Many of the industries in the formal economy that were directly affected by quarantines and lockdowns—travel, tourism, restaurants, food production—have very high female labor force participation and it is unlikely that these women will be able to go back to work. “In both developed and developing economies, many informal sector jobs—domestic workers, caregivers—are mostly carried out by women who typically lack health insurance and have no social safety net to fall back on,” she warned, adding that women would also need to shoulder a greater burden of care, both for the children now out of school and ailing elderly relatives who ran a larger risk due to Covid-19.
A policy brief by UN Secretary-General Antonio Guterres in April backed what Bhatia had said. It argued that women’s unpaid care work had increased and so, tragically, their vulnerability to gender-based domestic violence - partly because they were confined with their aggressors, with little to no means of escaping or even requesting help.

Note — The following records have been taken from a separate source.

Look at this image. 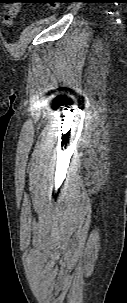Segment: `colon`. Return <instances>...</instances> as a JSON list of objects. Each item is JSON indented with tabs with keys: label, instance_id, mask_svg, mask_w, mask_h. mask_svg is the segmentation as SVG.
I'll list each match as a JSON object with an SVG mask.
<instances>
[{
	"label": "colon",
	"instance_id": "obj_1",
	"mask_svg": "<svg viewBox=\"0 0 127 303\" xmlns=\"http://www.w3.org/2000/svg\"><path fill=\"white\" fill-rule=\"evenodd\" d=\"M57 6H58V5H57L56 3H54V2H53V3H51V8H52V9H56V8H57Z\"/></svg>",
	"mask_w": 127,
	"mask_h": 303
}]
</instances>
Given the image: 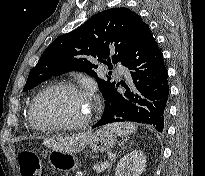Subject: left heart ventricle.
I'll return each mask as SVG.
<instances>
[{"mask_svg":"<svg viewBox=\"0 0 205 176\" xmlns=\"http://www.w3.org/2000/svg\"><path fill=\"white\" fill-rule=\"evenodd\" d=\"M88 110L89 103L81 95L55 90L40 100L36 115L42 124H74L83 120Z\"/></svg>","mask_w":205,"mask_h":176,"instance_id":"b2bd125f","label":"left heart ventricle"}]
</instances>
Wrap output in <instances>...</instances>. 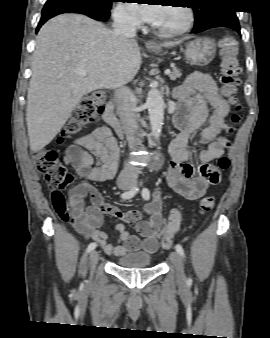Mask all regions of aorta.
<instances>
[{
    "instance_id": "obj_1",
    "label": "aorta",
    "mask_w": 270,
    "mask_h": 338,
    "mask_svg": "<svg viewBox=\"0 0 270 338\" xmlns=\"http://www.w3.org/2000/svg\"><path fill=\"white\" fill-rule=\"evenodd\" d=\"M146 105L149 113L152 136L158 139L162 132L164 121V100L160 91L153 87L149 90Z\"/></svg>"
}]
</instances>
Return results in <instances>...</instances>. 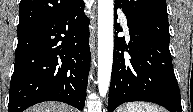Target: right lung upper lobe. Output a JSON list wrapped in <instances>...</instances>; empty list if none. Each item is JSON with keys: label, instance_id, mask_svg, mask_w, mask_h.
Returning a JSON list of instances; mask_svg holds the SVG:
<instances>
[{"label": "right lung upper lobe", "instance_id": "cb5924a9", "mask_svg": "<svg viewBox=\"0 0 193 112\" xmlns=\"http://www.w3.org/2000/svg\"><path fill=\"white\" fill-rule=\"evenodd\" d=\"M81 0H21L17 33L36 27L71 9Z\"/></svg>", "mask_w": 193, "mask_h": 112}]
</instances>
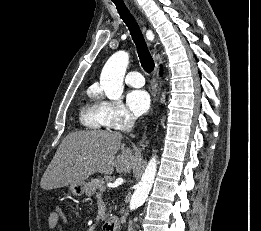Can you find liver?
<instances>
[{
  "instance_id": "6515ba94",
  "label": "liver",
  "mask_w": 261,
  "mask_h": 231,
  "mask_svg": "<svg viewBox=\"0 0 261 231\" xmlns=\"http://www.w3.org/2000/svg\"><path fill=\"white\" fill-rule=\"evenodd\" d=\"M120 132L80 131L67 135L58 147L41 179V188L52 190L84 182L100 172L130 173L137 157L130 148H122Z\"/></svg>"
}]
</instances>
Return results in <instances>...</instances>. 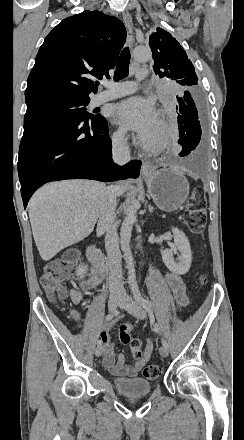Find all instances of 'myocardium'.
Listing matches in <instances>:
<instances>
[{
    "mask_svg": "<svg viewBox=\"0 0 244 440\" xmlns=\"http://www.w3.org/2000/svg\"><path fill=\"white\" fill-rule=\"evenodd\" d=\"M158 115L161 117V119H162V123H163V125H164V127L166 128L167 127V120H166V117H167V113L165 112V111H159V113H158ZM161 137V136H160ZM160 139V138H159Z\"/></svg>",
    "mask_w": 244,
    "mask_h": 440,
    "instance_id": "obj_1",
    "label": "myocardium"
}]
</instances>
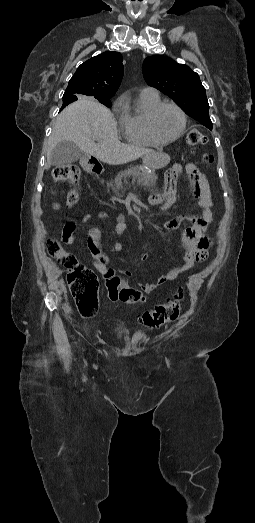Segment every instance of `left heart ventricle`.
Instances as JSON below:
<instances>
[{
	"label": "left heart ventricle",
	"mask_w": 255,
	"mask_h": 523,
	"mask_svg": "<svg viewBox=\"0 0 255 523\" xmlns=\"http://www.w3.org/2000/svg\"><path fill=\"white\" fill-rule=\"evenodd\" d=\"M182 119L178 111L170 106L163 107L154 120L156 133L164 139L174 137L180 130Z\"/></svg>",
	"instance_id": "b2bd125f"
}]
</instances>
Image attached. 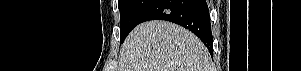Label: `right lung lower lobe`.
Here are the masks:
<instances>
[{"mask_svg": "<svg viewBox=\"0 0 301 71\" xmlns=\"http://www.w3.org/2000/svg\"><path fill=\"white\" fill-rule=\"evenodd\" d=\"M155 19L171 21L189 29L213 54L210 15L205 0H156L143 14L140 23Z\"/></svg>", "mask_w": 301, "mask_h": 71, "instance_id": "right-lung-lower-lobe-1", "label": "right lung lower lobe"}]
</instances>
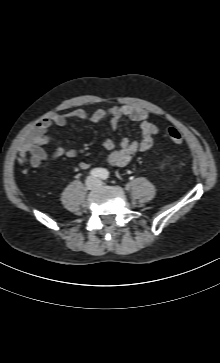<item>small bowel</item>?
I'll return each mask as SVG.
<instances>
[{"label": "small bowel", "mask_w": 220, "mask_h": 363, "mask_svg": "<svg viewBox=\"0 0 220 363\" xmlns=\"http://www.w3.org/2000/svg\"><path fill=\"white\" fill-rule=\"evenodd\" d=\"M106 116L111 117L110 125L113 130L118 128L122 118H127L137 123L141 130V138L139 140L124 138L119 146H116L115 142L110 138L103 141V147L109 151L107 163L110 166L119 167L127 165L138 153L147 151L152 147L154 139L158 134V128L144 109L132 106L99 108L96 110L79 108L67 114H54L41 120L30 132L28 140L18 150L20 162L24 165L29 164L33 168H39L44 162L56 161L62 157H76L77 150L66 149L61 145H58L51 154L42 148L43 145L54 141L48 135L50 127L54 125L63 127L67 124L68 119H82L97 123ZM78 166L80 169L86 170L90 168L91 163L80 162Z\"/></svg>", "instance_id": "obj_1"}]
</instances>
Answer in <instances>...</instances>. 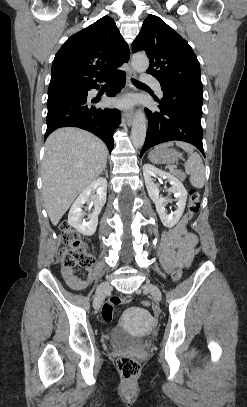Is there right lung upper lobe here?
<instances>
[{
    "label": "right lung upper lobe",
    "mask_w": 247,
    "mask_h": 407,
    "mask_svg": "<svg viewBox=\"0 0 247 407\" xmlns=\"http://www.w3.org/2000/svg\"><path fill=\"white\" fill-rule=\"evenodd\" d=\"M129 59L127 43L114 20L104 16L72 35L55 55L48 90L91 87Z\"/></svg>",
    "instance_id": "1"
}]
</instances>
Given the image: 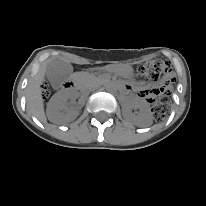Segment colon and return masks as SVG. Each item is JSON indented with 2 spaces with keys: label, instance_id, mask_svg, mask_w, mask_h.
Instances as JSON below:
<instances>
[{
  "label": "colon",
  "instance_id": "1",
  "mask_svg": "<svg viewBox=\"0 0 206 206\" xmlns=\"http://www.w3.org/2000/svg\"><path fill=\"white\" fill-rule=\"evenodd\" d=\"M140 73L149 80L163 82V85L154 91L159 98L156 99L152 106L153 117L157 121H161L167 115L169 110L168 92L166 87L173 81L172 68L169 62L161 59L146 62L140 68ZM43 94L47 95V87L44 86Z\"/></svg>",
  "mask_w": 206,
  "mask_h": 206
}]
</instances>
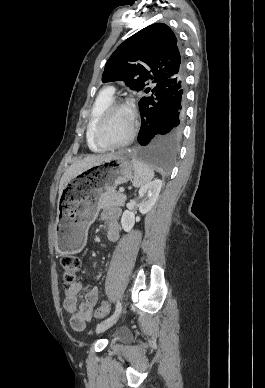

Reports in early July showed that the situation is just as bad as predicted. WHO Regional Office for the Eastern Mediterranean announced that though it was difficult to obtain accurate data, domestic violence had increased by 60 to 70 percent in the region. Local NGOs working in some of the countries, such as Egypt, Lebanon and the Palestinian territories, already signaled that the helplines they operated were overcome with added requests, either by the victims themselves or someone who wanted to help the victims escape. An NGO in Brazil reported that domestic violence had quadrupled during the lockdown.
In Turkey, the Interior Ministry announced in May that domestic violence had decreased after March 11, when the first case of Covid-19 was announced. The statement said that 48 femicides had taken place between Jan. 1- March 10 and 33 femicides between March 10- May 20. Likewise, cases of domestic violence had decreased from 45,798 to 42,693. On July 2, the Ministry announced that gender-based violence had fallen by 34 percent and femicides by 18 percent in the first half of the year, compared to last year’s figures.
This, indeed, is great news. Why, then, am I meeting it with the same skepticism I feel when my husband claims to have carried out 50 percent of the household chores during the lockdown?
Could it be that just days after this positive statement, Numan Kurtulmuş, the vice-chair of the ruling Justice and Development Party (AKP) hinted that Turkey may withdraw from the Istanbul Convention – the main international accord to fight gender-based violence? Could it also be that one of Turkey’s most popular actors was recently charged with beating up his girlfriend and a man, found and took his wife out of a supposedly secret women’s shelter only to shoot her?